I think you over estimate the amount of public knowledge about the protocol.
That's possible, yes
But there's also a lot of talent, and enthusiasm, we used to have in the rF1 community that has since moved onto rF2 or other games (or, indeed, out of gaming completely). I got the impression there was enough knowhow to fill in at least most of the gaps, and when I heard some leagues or groups had got rejoins working I pretty much assumed this is what they were doing.
Also, really having a proxy in between would double everybody's lag.
Not really, because it's not a physical proxy server - just a program acting as a proxy. 99% of the time it would purely be passing data to/from the game server, so it receives player data through the public interface and sends it on to the game server's assigned data port. The outgoing server data would just go the opposite way.
The only time it would need to 'step in' and actually do something is when it hasn't received data from a player for a set time, in which case it occasionally sends something to the server to say, "hey, I'm player X, I'm still here and my car is... um... sitting next to the track, or near the pitlane, or wherever." One of the difficulties would be how to handle a rejoin; if reporting that the server is in a race session stops the game client from even trying to connect you'd probably have to intercept the server's status reporting so it says it's in practice or whatever would work, then you need to update the client on the fact it's a race session (bearing in mind the server can already tell the client to change sessions; it happens every time the session does change, even if you're in the middle of loading the track when it happens) and then get the client up to speed on the current race status, possibly car condition (tyres and fuel especially), and presumably have them resume from the pits so you don't need to go overboard with placing the car somewhere more specific. You'd probably need a client side plugin to help with all this, too.
This rare activity aside, most of the time the proxy service would just be passing through data with a little bit of checking, so adding very little lag especially in comparison to that already present for remote players.

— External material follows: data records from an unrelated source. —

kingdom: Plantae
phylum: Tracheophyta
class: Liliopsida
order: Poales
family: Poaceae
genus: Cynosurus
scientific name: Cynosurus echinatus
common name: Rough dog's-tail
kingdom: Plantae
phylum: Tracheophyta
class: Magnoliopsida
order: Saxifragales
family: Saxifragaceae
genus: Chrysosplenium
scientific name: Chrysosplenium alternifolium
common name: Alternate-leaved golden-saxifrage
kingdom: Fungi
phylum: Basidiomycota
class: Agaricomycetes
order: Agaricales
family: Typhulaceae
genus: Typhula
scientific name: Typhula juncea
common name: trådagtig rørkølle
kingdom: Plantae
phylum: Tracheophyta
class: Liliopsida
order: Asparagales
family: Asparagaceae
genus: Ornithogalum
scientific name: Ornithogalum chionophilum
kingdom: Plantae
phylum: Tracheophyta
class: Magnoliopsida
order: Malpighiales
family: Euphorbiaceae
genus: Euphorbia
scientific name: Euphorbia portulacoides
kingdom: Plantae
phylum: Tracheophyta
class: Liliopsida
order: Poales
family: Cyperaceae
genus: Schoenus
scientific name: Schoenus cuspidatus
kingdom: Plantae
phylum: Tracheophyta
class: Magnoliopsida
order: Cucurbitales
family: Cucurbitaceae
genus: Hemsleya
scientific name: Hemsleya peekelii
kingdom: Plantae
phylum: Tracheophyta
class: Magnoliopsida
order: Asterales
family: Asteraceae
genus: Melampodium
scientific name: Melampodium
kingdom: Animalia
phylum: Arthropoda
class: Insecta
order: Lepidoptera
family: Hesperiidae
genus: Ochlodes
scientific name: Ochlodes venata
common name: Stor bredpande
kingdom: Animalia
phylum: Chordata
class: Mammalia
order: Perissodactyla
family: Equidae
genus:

However, this is all conjecture on my part, I'm not claiming to have the ability to get something like this going, I just thought someone would have. As I said earlier with rF2 having rejoins and providing a better driving experience, even if it still has many annoying bugs or half-baked features (of course rF1 was never fully finished either) I don't think there would be enough push for anyone to bother getting this working in rFactor. Especially if the practice-session based workarounds are good enough to replicate racing conditions.